GIVEN ENTRIES Block Start

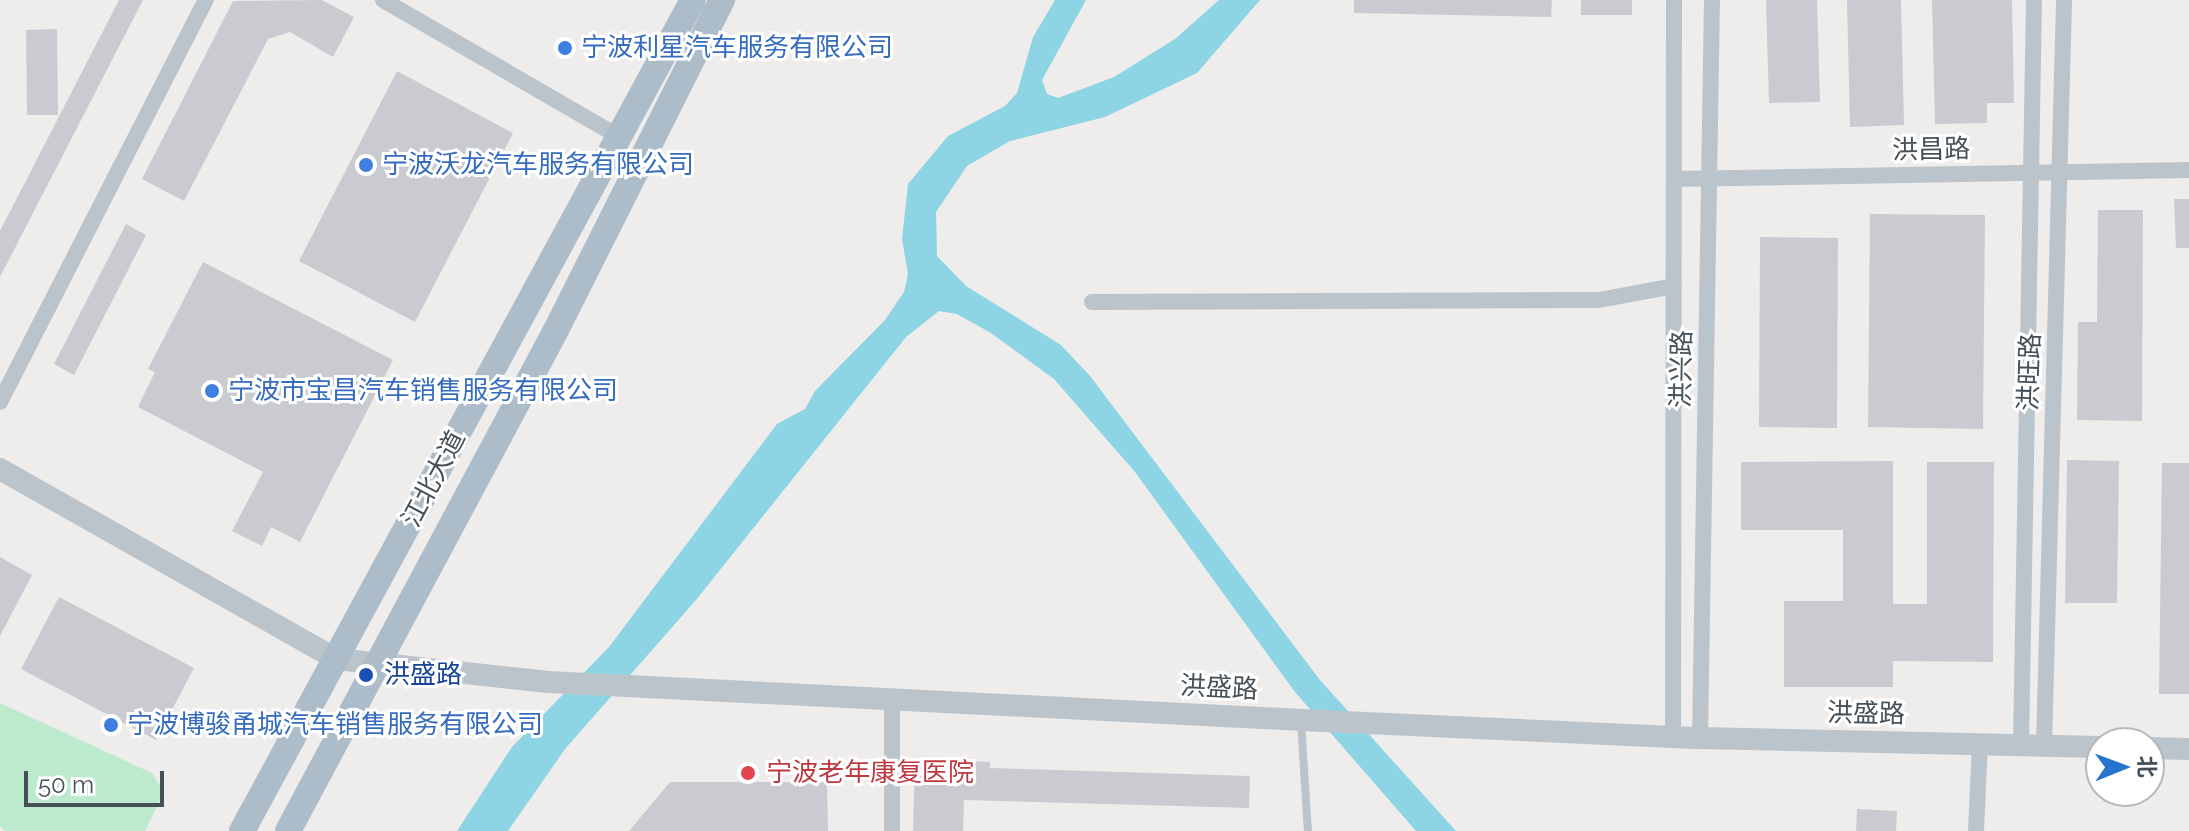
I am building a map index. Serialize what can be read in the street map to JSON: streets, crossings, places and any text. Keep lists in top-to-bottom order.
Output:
{
  "streets": {
    "main road": ["江北大道"],
    "street": [
      "洪昌路",
      "洪兴路",
      "洪旺路",
      "洪盛路"
    ]
  },
  "crossings": [
    ["洪昌路", "洪兴路"],
    ["洪昌路", "洪旺路"],
    ["洪兴路", "洪盛路"],
    ["洪旺路", "洪盛路"],
    ["江北大道", "洪盛路"]
  ],
  "places": [
    "宁波利星汽车服务有限公司",
    "宁波沃龙汽车服务有限公司",
    "宁波市宝昌汽车销售服务有限公司",
    "洪盛路",
    "宁波博骏甬城汽车销售服务有限公司",
    "宁波老年康复医院"
  ],
  "scale_bar": "50 m",
  "north": "right"
}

GIVEN ENTRIES Block End

— EXERCISE DETAILS —
Take each line from the records and copy it unchanged, leaving images out.

— TASK RESULT —
I am building a map index. Serialize what can be read in the street map to JSON: streets, crossings, places and any text. Keep lists in top-to-bottom order.
Output:
{
  "streets": {
    "main road": ["江北大道"],
    "street": [
      "洪昌路",
      "洪兴路",
      "洪旺路",
      "洪盛路"
    ]
  },
  "crossings": [
    ["洪昌路", "洪兴路"],
    ["洪昌路", "洪旺路"],
    ["洪兴路", "洪盛路"],
    ["洪旺路", "洪盛路"],
    ["江北大道", "洪盛路"]
  ],
  "places": [
    "宁波利星汽车服务有限公司",
    "宁波沃龙汽车服务有限公司",
    "宁波市宝昌汽车销售服务有限公司",
    "洪盛路",
    "宁波博骏甬城汽车销售服务有限公司",
    "宁波老年康复医院"
  ],
  "scale_bar": "50 m",
  "north": "right"
}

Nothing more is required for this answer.